=== ПРЕДЛОЖЕННЫЙ ФРАГМЕНТ ===
Данное обстоятельство обусловило следующую особенность шведской модели — ее рестриктивный (ограничительный) характер. Подобная рестриктивность касается как личных доходов населения, так и доходов предпринимателей и реализуется с помощью прогрессивной налоговой системы, которая позволяет изъять в государственный бюджет значительную часть первично распределяемых доходов.

В свою очередь жесткая налоговая система является финансовой базой для различного рода трансфертных платежей и для развертывания широкой сети высококачественных социальных услуг. Значительная роль трансфертных платежей влечет за собой активное вмешательство шведского государства в функционирование органов социального страхования, которые находятся под строгим государственным контролем и финансируются в значительной мере за счет государственного бюджета.

Во время экономических трудностей 1990-х гг. принцип всеобщего социального обеспечения был предметом обсуждения, но большинство политических партий и граждан поддержали принципы всеобщего социального распределения, финансируемого из государственных и местных ресурсов, налогов. (Финансирование социальных программ идет из фондов государственных и городских налогов и через страховые взносы работодателей и служащих.)

Вследствие этого уровень налогов в Швеции — один из самых высоких в мире.

=== ЦЕЛЬ A ===
Как перевести на английский язык предложение «Вследствие этого уровень налогов в Швеции — один из самых высоких в мире.» из фрагмента о шведской модели?
=== ЦЕЛЬ B ===
Можете дословно повторить часть фрагмента о шведской модели, начиная с «Данное обстоятельство обусловило» и далее вплоть до «первично распределяемых доходов.»?
Далее идёт отдельный материал, не связанный с фрагментом о шведской модели.

=== ИЗВЛЕЧЁННЫЙ МАТЕРИАЛ ===

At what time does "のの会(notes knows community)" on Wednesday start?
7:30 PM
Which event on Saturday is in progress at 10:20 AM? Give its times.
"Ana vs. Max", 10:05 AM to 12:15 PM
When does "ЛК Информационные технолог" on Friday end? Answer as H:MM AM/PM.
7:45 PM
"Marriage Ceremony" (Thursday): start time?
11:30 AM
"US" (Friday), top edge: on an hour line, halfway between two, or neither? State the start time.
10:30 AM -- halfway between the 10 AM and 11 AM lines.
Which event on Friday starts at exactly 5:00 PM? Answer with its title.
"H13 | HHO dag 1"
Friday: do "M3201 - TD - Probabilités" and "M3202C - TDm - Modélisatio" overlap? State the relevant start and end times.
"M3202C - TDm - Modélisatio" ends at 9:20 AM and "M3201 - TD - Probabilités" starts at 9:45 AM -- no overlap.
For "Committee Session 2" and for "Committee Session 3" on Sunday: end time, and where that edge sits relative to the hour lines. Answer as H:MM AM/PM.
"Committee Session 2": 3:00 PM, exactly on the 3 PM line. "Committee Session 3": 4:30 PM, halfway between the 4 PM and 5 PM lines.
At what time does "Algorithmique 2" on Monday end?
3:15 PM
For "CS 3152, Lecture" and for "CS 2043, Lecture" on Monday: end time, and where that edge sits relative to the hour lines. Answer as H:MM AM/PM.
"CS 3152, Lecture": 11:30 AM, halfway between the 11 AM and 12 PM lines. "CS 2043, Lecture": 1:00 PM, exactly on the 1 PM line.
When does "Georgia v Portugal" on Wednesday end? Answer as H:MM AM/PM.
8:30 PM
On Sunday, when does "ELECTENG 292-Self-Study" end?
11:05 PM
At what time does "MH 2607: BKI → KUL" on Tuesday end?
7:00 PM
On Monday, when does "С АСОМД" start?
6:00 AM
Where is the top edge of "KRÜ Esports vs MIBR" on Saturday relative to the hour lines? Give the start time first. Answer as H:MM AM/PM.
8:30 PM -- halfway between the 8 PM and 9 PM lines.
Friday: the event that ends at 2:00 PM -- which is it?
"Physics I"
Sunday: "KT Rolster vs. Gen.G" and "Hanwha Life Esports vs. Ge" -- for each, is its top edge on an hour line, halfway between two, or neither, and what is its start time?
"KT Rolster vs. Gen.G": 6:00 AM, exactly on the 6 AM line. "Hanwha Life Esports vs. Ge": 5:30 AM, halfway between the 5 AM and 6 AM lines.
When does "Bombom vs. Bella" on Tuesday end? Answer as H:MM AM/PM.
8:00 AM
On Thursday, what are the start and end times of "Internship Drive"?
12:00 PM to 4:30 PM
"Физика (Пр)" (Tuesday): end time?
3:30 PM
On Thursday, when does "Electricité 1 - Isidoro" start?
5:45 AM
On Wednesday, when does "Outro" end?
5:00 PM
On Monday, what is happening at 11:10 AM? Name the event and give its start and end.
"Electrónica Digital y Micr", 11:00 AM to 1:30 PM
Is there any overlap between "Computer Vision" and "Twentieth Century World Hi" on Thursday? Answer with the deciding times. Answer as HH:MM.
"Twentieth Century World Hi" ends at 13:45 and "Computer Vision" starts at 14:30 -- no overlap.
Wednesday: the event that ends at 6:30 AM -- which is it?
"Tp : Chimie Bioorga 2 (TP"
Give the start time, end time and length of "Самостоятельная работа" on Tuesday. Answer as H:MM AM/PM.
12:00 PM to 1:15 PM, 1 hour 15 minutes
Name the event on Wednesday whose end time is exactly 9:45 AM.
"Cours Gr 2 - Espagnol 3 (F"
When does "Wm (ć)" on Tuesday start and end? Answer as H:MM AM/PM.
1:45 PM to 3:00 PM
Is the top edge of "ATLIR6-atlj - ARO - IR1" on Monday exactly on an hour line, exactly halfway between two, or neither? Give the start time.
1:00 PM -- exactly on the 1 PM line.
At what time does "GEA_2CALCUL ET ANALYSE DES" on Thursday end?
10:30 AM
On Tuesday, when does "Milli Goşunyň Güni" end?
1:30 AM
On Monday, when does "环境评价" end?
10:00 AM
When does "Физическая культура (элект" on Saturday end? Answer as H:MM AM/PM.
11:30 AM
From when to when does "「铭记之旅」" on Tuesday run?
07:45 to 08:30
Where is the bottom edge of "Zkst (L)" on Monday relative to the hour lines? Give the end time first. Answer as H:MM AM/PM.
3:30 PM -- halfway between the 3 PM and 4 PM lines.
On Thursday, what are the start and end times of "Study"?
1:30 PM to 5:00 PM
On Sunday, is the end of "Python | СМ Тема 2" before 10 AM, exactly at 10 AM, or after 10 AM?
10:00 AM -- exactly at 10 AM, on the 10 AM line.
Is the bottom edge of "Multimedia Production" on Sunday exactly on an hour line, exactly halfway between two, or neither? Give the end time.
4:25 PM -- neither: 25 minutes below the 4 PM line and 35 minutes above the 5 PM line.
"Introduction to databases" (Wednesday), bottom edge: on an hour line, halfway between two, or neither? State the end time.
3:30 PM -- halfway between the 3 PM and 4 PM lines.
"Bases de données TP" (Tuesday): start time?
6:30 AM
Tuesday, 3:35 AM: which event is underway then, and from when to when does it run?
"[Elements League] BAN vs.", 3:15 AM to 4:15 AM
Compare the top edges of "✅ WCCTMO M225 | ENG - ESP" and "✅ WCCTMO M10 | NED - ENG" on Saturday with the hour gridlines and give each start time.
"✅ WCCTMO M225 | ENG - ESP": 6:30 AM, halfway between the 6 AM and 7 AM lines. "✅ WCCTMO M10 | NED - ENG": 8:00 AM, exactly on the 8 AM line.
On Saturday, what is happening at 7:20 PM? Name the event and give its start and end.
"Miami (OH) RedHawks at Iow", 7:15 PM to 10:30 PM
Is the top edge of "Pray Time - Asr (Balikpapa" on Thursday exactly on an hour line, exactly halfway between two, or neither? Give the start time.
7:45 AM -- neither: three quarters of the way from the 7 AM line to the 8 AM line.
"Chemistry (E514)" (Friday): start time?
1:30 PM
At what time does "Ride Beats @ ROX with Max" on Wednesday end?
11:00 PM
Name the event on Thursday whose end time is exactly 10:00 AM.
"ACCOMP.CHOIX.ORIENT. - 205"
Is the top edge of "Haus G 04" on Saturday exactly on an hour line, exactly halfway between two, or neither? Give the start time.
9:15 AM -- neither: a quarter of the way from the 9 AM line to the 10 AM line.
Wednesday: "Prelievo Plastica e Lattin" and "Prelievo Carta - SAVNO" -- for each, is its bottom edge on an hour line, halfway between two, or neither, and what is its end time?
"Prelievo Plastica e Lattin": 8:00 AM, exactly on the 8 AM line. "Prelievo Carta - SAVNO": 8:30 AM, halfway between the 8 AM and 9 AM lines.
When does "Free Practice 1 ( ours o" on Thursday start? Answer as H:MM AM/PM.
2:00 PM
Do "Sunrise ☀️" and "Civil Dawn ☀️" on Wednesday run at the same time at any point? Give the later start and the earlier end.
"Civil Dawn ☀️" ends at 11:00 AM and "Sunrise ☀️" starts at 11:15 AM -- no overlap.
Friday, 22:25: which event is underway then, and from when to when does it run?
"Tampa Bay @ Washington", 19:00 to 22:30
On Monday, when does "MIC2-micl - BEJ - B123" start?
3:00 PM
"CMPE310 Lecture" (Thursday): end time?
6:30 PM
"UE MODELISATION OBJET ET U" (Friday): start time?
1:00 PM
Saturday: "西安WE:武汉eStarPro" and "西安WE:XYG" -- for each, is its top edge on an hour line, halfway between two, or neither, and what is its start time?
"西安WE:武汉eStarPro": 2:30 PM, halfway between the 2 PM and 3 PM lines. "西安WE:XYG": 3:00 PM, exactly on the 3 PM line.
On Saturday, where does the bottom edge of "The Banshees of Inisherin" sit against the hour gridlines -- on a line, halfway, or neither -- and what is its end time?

=== ОТВЕТ К УПРАЖНЕНИЮ A ===
As a result, the level of taxes in Sweden is one of the highest in the world.

=== ОТВЕТ К УПРАЖНЕНИЮ B ===
Данное обстоятельство обусловило следующую особенность шведской модели — ее рестриктивный (ограничительный) характер. Подобная рестриктивность касается как личных доходов населения, так и доходов предпринимателей и реализуется с помощью прогрессивной налоговой системы, которая позволяет изъять в государственный бюджет значительную часть первично распределяемых доходов.